# Data extract start

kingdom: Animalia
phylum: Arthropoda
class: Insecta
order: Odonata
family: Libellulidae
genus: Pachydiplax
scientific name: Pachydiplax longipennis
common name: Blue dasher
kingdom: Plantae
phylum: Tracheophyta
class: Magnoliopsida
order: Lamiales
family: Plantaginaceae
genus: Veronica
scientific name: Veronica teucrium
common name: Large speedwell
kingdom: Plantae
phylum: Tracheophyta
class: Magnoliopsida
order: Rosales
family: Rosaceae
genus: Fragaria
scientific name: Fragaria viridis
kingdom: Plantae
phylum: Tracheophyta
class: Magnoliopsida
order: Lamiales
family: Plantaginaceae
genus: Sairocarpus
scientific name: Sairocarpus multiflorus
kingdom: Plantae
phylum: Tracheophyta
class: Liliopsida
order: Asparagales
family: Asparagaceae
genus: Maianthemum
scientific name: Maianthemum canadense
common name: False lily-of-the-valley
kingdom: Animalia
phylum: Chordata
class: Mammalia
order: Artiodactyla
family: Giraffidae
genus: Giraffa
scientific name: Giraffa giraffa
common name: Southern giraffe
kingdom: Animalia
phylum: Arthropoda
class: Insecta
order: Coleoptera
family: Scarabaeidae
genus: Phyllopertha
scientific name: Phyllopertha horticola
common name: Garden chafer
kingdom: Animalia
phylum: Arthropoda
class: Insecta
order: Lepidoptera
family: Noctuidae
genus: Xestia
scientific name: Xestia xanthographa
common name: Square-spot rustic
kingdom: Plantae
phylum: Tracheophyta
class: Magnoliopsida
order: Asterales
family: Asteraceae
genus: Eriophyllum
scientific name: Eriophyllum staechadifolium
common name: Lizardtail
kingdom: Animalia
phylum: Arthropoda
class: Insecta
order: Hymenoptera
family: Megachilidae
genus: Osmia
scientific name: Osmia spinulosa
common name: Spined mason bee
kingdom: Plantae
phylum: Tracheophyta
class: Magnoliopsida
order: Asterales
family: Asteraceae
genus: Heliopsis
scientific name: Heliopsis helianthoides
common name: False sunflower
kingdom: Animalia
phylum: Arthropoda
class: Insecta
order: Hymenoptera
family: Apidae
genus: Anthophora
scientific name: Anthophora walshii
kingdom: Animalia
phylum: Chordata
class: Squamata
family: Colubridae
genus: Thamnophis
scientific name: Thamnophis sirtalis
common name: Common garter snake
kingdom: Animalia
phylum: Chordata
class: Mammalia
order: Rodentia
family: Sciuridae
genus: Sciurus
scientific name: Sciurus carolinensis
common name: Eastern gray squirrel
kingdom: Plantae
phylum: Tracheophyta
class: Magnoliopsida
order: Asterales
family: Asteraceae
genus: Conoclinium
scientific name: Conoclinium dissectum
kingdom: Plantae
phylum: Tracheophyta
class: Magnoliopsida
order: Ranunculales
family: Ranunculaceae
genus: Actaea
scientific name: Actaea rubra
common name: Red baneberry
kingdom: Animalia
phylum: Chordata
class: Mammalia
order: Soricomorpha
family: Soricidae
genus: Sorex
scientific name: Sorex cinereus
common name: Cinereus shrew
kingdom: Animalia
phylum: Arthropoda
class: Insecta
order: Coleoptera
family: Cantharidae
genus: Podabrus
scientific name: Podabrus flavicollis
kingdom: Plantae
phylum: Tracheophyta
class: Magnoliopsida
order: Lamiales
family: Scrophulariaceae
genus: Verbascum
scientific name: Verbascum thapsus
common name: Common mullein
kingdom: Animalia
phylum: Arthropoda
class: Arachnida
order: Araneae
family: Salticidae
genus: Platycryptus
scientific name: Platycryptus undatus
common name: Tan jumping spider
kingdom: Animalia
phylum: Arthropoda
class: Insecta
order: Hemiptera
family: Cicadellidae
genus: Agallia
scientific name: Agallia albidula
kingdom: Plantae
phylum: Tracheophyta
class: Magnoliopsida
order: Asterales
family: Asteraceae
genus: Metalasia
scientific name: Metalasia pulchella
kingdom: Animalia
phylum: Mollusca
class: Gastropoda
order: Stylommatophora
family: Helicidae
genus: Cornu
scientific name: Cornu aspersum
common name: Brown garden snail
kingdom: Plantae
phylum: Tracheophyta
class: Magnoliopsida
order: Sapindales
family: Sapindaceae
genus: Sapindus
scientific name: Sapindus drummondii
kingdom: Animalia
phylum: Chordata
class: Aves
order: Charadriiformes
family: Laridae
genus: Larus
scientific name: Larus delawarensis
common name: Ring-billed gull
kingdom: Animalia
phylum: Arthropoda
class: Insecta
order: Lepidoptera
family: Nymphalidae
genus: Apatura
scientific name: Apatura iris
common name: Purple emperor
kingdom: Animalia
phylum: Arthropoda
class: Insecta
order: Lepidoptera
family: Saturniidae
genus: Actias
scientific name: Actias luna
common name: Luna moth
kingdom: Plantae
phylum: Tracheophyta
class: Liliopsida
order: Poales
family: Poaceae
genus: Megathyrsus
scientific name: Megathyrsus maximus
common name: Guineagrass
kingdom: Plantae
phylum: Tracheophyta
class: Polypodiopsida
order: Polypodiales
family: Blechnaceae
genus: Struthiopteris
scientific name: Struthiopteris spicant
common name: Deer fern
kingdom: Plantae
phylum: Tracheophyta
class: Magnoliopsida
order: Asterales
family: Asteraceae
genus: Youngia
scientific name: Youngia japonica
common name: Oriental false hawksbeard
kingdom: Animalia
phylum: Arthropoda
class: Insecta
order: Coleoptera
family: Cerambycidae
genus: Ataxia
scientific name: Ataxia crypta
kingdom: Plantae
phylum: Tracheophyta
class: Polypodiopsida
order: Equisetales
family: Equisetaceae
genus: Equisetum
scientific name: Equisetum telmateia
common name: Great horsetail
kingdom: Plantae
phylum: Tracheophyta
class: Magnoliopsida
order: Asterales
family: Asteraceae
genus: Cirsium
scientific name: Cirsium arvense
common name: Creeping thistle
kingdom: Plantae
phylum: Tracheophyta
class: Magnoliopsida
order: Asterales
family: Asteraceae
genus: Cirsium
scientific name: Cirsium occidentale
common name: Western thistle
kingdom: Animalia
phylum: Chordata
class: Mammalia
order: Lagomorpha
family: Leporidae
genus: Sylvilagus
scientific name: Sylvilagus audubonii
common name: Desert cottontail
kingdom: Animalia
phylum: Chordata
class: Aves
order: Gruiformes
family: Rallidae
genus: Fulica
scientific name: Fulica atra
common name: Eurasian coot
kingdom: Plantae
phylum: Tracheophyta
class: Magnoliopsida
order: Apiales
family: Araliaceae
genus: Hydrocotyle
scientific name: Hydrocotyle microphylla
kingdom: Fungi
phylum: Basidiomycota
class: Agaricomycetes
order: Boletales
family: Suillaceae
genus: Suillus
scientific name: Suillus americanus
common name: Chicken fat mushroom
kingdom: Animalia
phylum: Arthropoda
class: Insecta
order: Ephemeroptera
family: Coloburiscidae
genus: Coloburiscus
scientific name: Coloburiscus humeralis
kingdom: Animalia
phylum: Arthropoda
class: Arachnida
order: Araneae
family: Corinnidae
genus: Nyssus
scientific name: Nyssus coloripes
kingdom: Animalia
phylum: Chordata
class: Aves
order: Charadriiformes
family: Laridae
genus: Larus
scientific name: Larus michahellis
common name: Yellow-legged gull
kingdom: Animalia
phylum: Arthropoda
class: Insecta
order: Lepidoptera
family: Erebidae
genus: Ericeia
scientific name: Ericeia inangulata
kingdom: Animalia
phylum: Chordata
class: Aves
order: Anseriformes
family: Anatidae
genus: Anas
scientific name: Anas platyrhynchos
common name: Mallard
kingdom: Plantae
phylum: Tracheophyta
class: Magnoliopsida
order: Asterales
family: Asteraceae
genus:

# Data extract end

■ Set exercise: Turn every line of the rows above into a Markdown table with two columns, No and Line. Give each line its own number and leave out any blank lines.

■ Correct output:
| No | Line |
|---|---|
| 1 | kingdom: Animalia |
| 2 | phylum: Arthropoda |
| 3 | class: Insecta |
| 4 | order: Odonata |
| 5 | family: Libellulidae |
| 6 | genus: Pachydiplax |
| 7 | scientific name: Pachydiplax longipennis |
| 8 | common name: Blue dasher |
| 9 | kingdom: Plantae |
| 10 | phylum: Tracheophyta |
| 11 | class: Magnoliopsida |
| 12 | order: Lamiales |
| 13 | family: Plantaginaceae |
| 14 | genus: Veronica |
| 15 | scientific name: Veronica teucrium |
| 16 | common name: Large speedwell |
| 17 | kingdom: Plantae |
| 18 | phylum: Tracheophyta |
| 19 | class: Magnoliopsida |
| 20 | order: Rosales |
| 21 | family: Rosaceae |
| 22 | genus: Fragaria |
| 23 | scientific name: Fragaria viridis |
| 24 | kingdom: Plantae |
| 25 | phylum: Tracheophyta |
| 26 | class: Magnoliopsida |
| 27 | order: Lamiales |
| 28 | family: Plantaginaceae |
| 29 | genus: Sairocarpus |
| 30 | scientific name: Sairocarpus multiflorus |
| 31 | kingdom: Plantae |
| 32 | phylum: Tracheophyta |
| 33 | class: Liliopsida |
| 34 | order: Asparagales |
| 35 | family: Asparagaceae |
| 36 | genus: Maianthemum |
| 37 | scientific name: Maianthemum canadense |
| 38 | common name: False lily-of-the-valley |
| 39 | kingdom: Animalia |
| 40 | phylum: Chordata |
| 41 | class: Mammalia |
| 42 | order: Artiodactyla |
| 43 | family: Giraffidae |
| 44 | genus: Giraffa |
| 45 | scientific name: Giraffa giraffa |
| 46 | common name: Southern giraffe |
| 47 | kingdom: Animalia |
| 48 | phylum: Arthropoda |
| 49 | class: Insecta |
| 50 | order: Coleoptera |
| 51 | family: Scarabaeidae |
| 52 | genus: Phyllopertha |
| 53 | scientific name: Phyllopertha horticola |
| 54 | common name: Garden chafer |
| 55 | kingdom: Animalia |
| 56 | phylum: Arthropoda |
| 57 | class: Insecta |
| 58 | order: Lepidoptera |
| 59 | family: Noctuidae |
| 60 | genus: Xestia |
| 61 | scientific name: Xestia xanthographa |
| 62 | common name: Square-spot rustic |
| 63 | kingdom: Plantae |
| 64 | phylum: Tracheophyta |
| 65 | class: Magnoliopsida |
| 66 | order: Asterales |
| 67 | family: Asteraceae |
| 68 | genus: Eriophyllum |
| 69 | scientific name: Eriophyllum staechadifolium |
| 70 | common name: Lizardtail |
| 71 | kingdom: Animalia |
| 72 | phylum: Arthropoda |
| 73 | class: Insecta |
| 74 | order: Hymenoptera |
| 75 | family: Megachilidae |
| 76 | genus: Osmia |
| 77 | scientific name: Osmia spinulosa |
| 78 | common name: Spined mason bee |
| 79 | kingdom: Plantae |
| 80 | phylum: Tracheophyta |
| 81 | class: Magnoliopsida |
| 82 | order: Asterales |
| 83 | family: Asteraceae |
| 84 | genus: Heliopsis |
| 85 | scientific name: Heliopsis helianthoides |
| 86 | common name: False sunflower |
| 87 | kingdom: Animalia |
| 88 | phylum: Arthropoda |
| 89 | class: Insecta |
| 90 | order: Hymenoptera |
| 91 | family: Apidae |
| 92 | genus: Anthophora |
| 93 | scientific name: Anthophora walshii |
| 94 | kingdom: Animalia |
| 95 | phylum: Chordata |
| 96 | class: Squamata |
| 97 | family: Colubridae |
| 98 | genus: Thamnophis |
| 99 | scientific name: Thamnophis sirtalis |
| 100 | common name: Common garter snake |
| 101 | kingdom: Animalia |
| 102 | phylum: Chordata |
| 103 | class: Mammalia |
| 104 | order: Rodentia |
| 105 | family: Sciuridae |
| 106 | genus: Sciurus |
| 107 | scientific name: Sciurus carolinensis |
| 108 | common name: Eastern gray squirrel |
| 109 | kingdom: Plantae |
| 110 | phylum: Tracheophyta |
| 111 | class: Magnoliopsida |
| 112 | order: Asterales |
| 113 | family: Asteraceae |
| 114 | genus: Conoclinium |
| 115 | scientific name: Conoclinium dissectum |
| 116 | kingdom: Plantae |
| 117 | phylum: Tracheophyta |
| 118 | class: Magnoliopsida |
| 119 | order: Ranunculales |
| 120 | family: Ranunculaceae |
| 121 | genus: Actaea |
| 122 | scientific name: Actaea rubra |
| 123 | common name: Red baneberry |
| 124 | kingdom: Animalia |
| 125 | phylum: Chordata |
| 126 | class: Mammalia |
| 127 | order: Soricomorpha |
| 128 | family: Soricidae |
| 129 | genus: Sorex |
| 130 | scientific name: Sorex cinereus |
| 131 | common name: Cinereus shrew |
| 132 | kingdom: Animalia |
| 133 | phylum: Arthropoda |
| 134 | class: Insecta |
| 135 | order: Coleoptera |
| 136 | family: Cantharidae |
| 137 | genus: Podabrus |
| 138 | scientific name: Podabrus flavicollis |
| 139 | kingdom: Plantae |
| 140 | phylum: Tracheophyta |
| 141 | class: Magnoliopsida |
| 142 | order: Lamiales |
| 143 | family: Scrophulariaceae |
| 144 | genus: Verbascum |
| 145 | scientific name: Verbascum thapsus |
| 146 | common name: Common mullein |
| 147 | kingdom: Animalia |
| 148 | phylum: Arthropoda |
| 149 | class: Arachnida |
| 150 | order: Araneae |
| 151 | family: Salticidae |
| 152 | genus: Platycryptus |
| 153 | scientific name: Platycryptus undatus |
| 154 | common name: Tan jumping spider |
| 155 | kingdom: Animalia |
| 156 | phylum: Arthropoda |
| 157 | class: Insecta |
| 158 | order: Hemiptera |
| 159 | family: Cicadellidae |
| 160 | genus: Agallia |
| 161 | scientific name: Agallia albidula |
| 162 | kingdom: Plantae |
| 163 | phylum: Tracheophyta |
| 164 | class: Magnoliopsida |
| 165 | order: Asterales |
| 166 | family: Asteraceae |
| 167 | genus: Metalasia |
| 168 | scientific name: Metalasia pulchella |
| 169 | kingdom: Animalia |
| 170 | phylum: Mollusca |
| 171 | class: Gastropoda |
| 172 | order: Stylommatophora |
| 173 | family: Helicidae |
| 174 | genus: Cornu |
| 175 | scientific name: Cornu aspersum |
| 176 | common name: Brown garden snail |
| 177 | kingdom: Plantae |
| 178 | phylum: Tracheophyta |
| 179 | class: Magnoliopsida |
| 180 | order: Sapindales |
| 181 | family: Sapindaceae |
| 182 | genus: Sapindus |
| 183 | scientific name: Sapindus drummondii |
| 184 | kingdom: Animalia |
| 185 | phylum: Chordata |
| 186 | class: Aves |
| 187 | order: Charadriiformes |
| 188 | family: Laridae |
| 189 | genus: Larus |
| 190 | scientific name: Larus delawarensis |
| 191 | common name: Ring-billed gull |
| 192 | kingdom: Animalia |
| 193 | phylum: Arthropoda |
| 194 | class: Insecta |
| 195 | order: Lepidoptera |
| 196 | family: Nymphalidae |
| 197 | genus: Apatura |
| 198 | scientific name: Apatura iris |
| 199 | common name: Purple emperor |
| 200 | kingdom: Animalia |
| 201 | phylum: Arthropoda |
| 202 | class: Insecta |
| 203 | order: Lepidoptera |
| 204 | family: Saturniidae |
| 205 | genus: Actias |
| 206 | scientific name: Actias luna |
| 207 | common name: Luna moth |
| 208 | kingdom: Plantae |
| 209 | phylum: Tracheophyta |
| 210 | class: Liliopsida |
| 211 | order: Poales |
| 212 | family: Poaceae |
| 213 | genus: Megathyrsus |
| 214 | scientific name: Megathyrsus maximus |
| 215 | common name: Guineagrass |
| 216 | kingdom: Plantae |
| 217 | phylum: Tracheophyta |
| 218 | class: Polypodiopsida |
| 219 | order: Polypodiales |
| 220 | family: Blechnaceae |
| 221 | genus: Struthiopteris |
| 222 | scientific name: Struthiopteris spicant |
| 223 | common name: Deer fern |
| 224 | kingdom: Plantae |
| 225 | phylum: Tracheophyta |
| 226 | class: Magnoliopsida |
| 227 | order: Asterales |
| 228 | family: Asteraceae |
| 229 | genus: Youngia |
| 230 | scientific name: Youngia japonica |
| 231 | common name: Oriental false hawksbeard |
| 232 | kingdom: Animalia |
| 233 | phylum: Arthropoda |
| 234 | class: Insecta |
| 235 | order: Coleoptera |
| 236 | family: Cerambycidae |
| 237 | genus: Ataxia |
| 238 | scientific name: Ataxia crypta |
| 239 | kingdom: Plantae |
| 240 | phylum: Tracheophyta |
| 241 | class: Polypodiopsida |
| 242 | order: Equisetales |
| 243 | family: Equisetaceae |
| 244 | genus: Equisetum |
| 245 | scientific name: Equisetum telmateia |
| 246 | common name: Great horsetail |
| 247 | kingdom: Plantae |
| 248 | phylum: Tracheophyta |
| 249 | class: Magnoliopsida |
| 250 | order: Asterales |
| 251 | family: Asteraceae |
| 252 | genus: Cirsium |
| 253 | scientific name: Cirsium arvense |
| 254 | common name: Creeping thistle |
| 255 | kingdom: Plantae |
| 256 | phylum: Tracheophyta |
| 257 | class: Magnoliopsida |
| 258 | order: Asterales |
| 259 | family: Asteraceae |
| 260 | genus: Cirsium |
| 261 | scientific name: Cirsium occidentale |
| 262 | common name: Western thistle |
| 263 | kingdom: Animalia |
| 264 | phylum: Chordata |
| 265 | class: Mammalia |
| 266 | order: Lagomorpha |
| 267 | family: Leporidae |
| 268 | genus: Sylvilagus |
| 269 | scientific name: Sylvilagus audubonii |
| 270 | common name: Desert cottontail |
| 271 | kingdom: Animalia |
| 272 | phylum: Chordata |
| 273 | class: Aves |
| 274 | order: Gruiformes |
| 275 | family: Rallidae |
| 276 | genus: Fulica |
| 277 | scientific name: Fulica atra |
| 278 | common name: Eurasian coot |
| 279 | kingdom: Plantae |
| 280 | phylum: Tracheophyta |
| 281 | class: Magnoliopsida |
| 282 | order: Apiales |
| 283 | family: Araliaceae |
| 284 | genus: Hydrocotyle |
| 285 | scientific name: Hydrocotyle microphylla |
| 286 | kingdom: Fungi |
| 287 | phylum: Basidiomycota |
| 288 | class: Agaricomycetes |
| 289 | order: Boletales |
| 290 | family: Suillaceae |
| 291 | genus: Suillus |
| 292 | scientific name: Suillus americanus |
| 293 | common name: Chicken fat mushroom |
| 294 | kingdom: Animalia |
| 295 | phylum: Arthropoda |
| 296 | class: Insecta |
| 297 | order: Ephemeroptera |
| 298 | family: Coloburiscidae |
| 299 | genus: Coloburiscus |
| 300 | scientific name: Coloburiscus humeralis |
| 301 | kingdom: Animalia |
| 302 | phylum: Arthropoda |
| 303 | class: Arachnida |
| 304 | order: Araneae |
| 305 | family: Corinnidae |
| 306 | genus: Nyssus |
| 307 | scientific name: Nyssus coloripes |
| 308 | kingdom: Animalia |
| 309 | phylum: Chordata |
| 310 | class: Aves |
| 311 | order: Charadriiformes |
| 312 | family: Laridae |
| 313 | genus: Larus |
| 314 | scientific name: Larus michahellis |
| 315 | common name: Yellow-legged gull |
| 316 | kingdom: Animalia |
| 317 | phylum: Arthropoda |
| 318 | class: Insecta |
| 319 | order: Lepidoptera |
| 320 | family: Erebidae |
| 321 | genus: Ericeia |
| 322 | scientific name: Ericeia inangulata |
| 323 | kingdom: Animalia |
| 324 | phylum: Chordata |
| 325 | class: Aves |
| 326 | order: Anseriformes |
| 327 | family: Anatidae |
| 328 | genus: Anas |
| 329 | scientific name: Anas platyrhynchos |
| 330 | common name: Mallard |
| 331 | kingdom: Plantae |
| 332 | phylum: Tracheophyta |
| 333 | class: Magnoliopsida |
| 334 | order: Asterales |
| 335 | family: Asteraceae |
| 336 | genus: |